Over at the New York Times, David Leonhardt, Bill Marsh, Shan Carter, Matthew Ericson, and Kevin Quealy have prepared a great online tool for analyzing federal budget options.

Your charge, if you choose to accept it, is to assemble a combination of spending cuts and tax increases that will adequately reduce the budget deficit balance the budget in 2030. To do so, you will need to find $1.355 trillion in budget adjustments.

I particularly like their decision to list cutting foreign aid in half ($17 billion) and eliminating earmarks ($14 billion) as the first two items. These are popular options in many circles, but they are small potatoes when it comes to the overall budget. Choose both options and you still have $1.324 btrillion to go.

Good luck.

* As Vivian Darkbloom notes in the first comment, I originally misread the goal for this exercise. The graphic refers to closing the budget gap, which I mistook as budget balance. David Leonhardt’s accompanying blog post makes clear that the goal is essentially getting down to a sustainable deficit level, which is an easier target.

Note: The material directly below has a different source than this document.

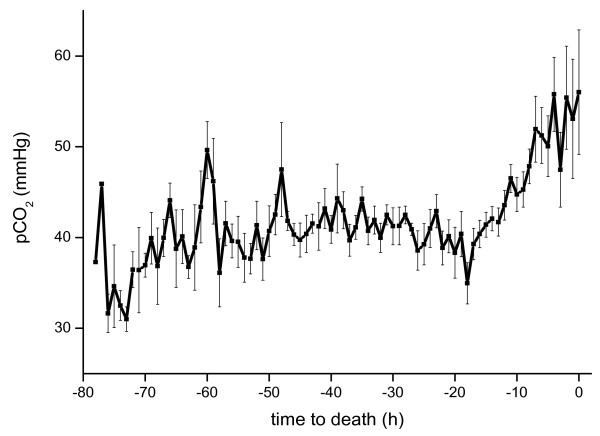
Escalating pCO2 (mmHg) in relation to hours to death.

9 thoughts on “NYT: You Fix the Budget”

  1. If only that were true. I’m afraid that the figure you cite, and the goal of the NYT simulation program, is to reduce the annual deficit to an amount equal to 3 percent of GDP (as of the target year). The 3 percent figure is the amount, according to the NYT, which economists believe “is sustainable”. That’s a far cry (and several hundred billion dollars) from “balancing the budget”.

  2. Here’s a couple of easy budget fixes, abolish the DEA.
    Abolish the ONDCP, abolish the TSA and abolish the CIA.

    I can’t seem to find constitutional justification for any of these agencies or departments.

  3. How To Reduce The Deficit :

    (1) End tax loopholes and tax breaks for the wealthy
    (2) End subsidies
    (3) End foreign give-aways
    (4) End senseless deadly costly stupid wars
    (5) Stop supporting illegal immigrants
    (6) End pork spending
    (7) Cut military spending
    (8) End fraud and corruption associated with Medicare and Medicaid
    (9) End government no-bid contracts
    (10) Stop borrowing money ( the interest alone is more than many present programs cost )

  4. More Waste To Trimm :

    (1) Wasteful military and defense spending ( including corrupt government no-bid contrators ) ( use the two wars as an example ) ( Haliburton and Brown and Root )
    (2) Wasteful spending such as looking for water on Mars, and the stupid “Fence”
    (3) Subsidies to wealthy farmers and big oil companies
    (4) Benefits and perks for Congress persons ( fat retirement and expenses )
    (5) Bribes to foreign countries
    (6) Bailouts ( i.e. AIG )
    (7) Non-military portions of NASA
    (8) Unnecessary government travel

  5. The NYT tool is interesting, but it doesn’t consider or allow for the potential positive effects of actually lowering certain taxes. Growing the economy by taking the handcuffs off of business will have more positive effects, and increase the overall tax base, than raising taxes. Raising taxes never really yields what the tax-raisers expect, because taxpayer behavior changes to avoid actually paying the taxes.

  6. Great exercise! Many thanks.
    You’ll want to correct the typo in the article at the end of the 3rd paragraph:
    “Choose both options and you still have $1.324 billion to go.”

    It should read $1.324 trillion to go.

  7. 1. Freeze government hiring until all departments have been reduced 10% by attrition.

    2. Remove any non essential military installation from countries not supportive of free market capitalism and demonstrable human rights to freedom of movement, speech and religion.

    3. Eliminate all income based taxes and replace them with an equally revenue producing consumption base tax.

    4. Return to the states the responsibilities originally placed by the founding fathers and quit absorbing and redistributing state taxes.

    5. Reduce the department of ecucation to the one responsibility of setting standards of competence required to move upward from grade to grade and allow all other educational programs and standards to be determined by each state.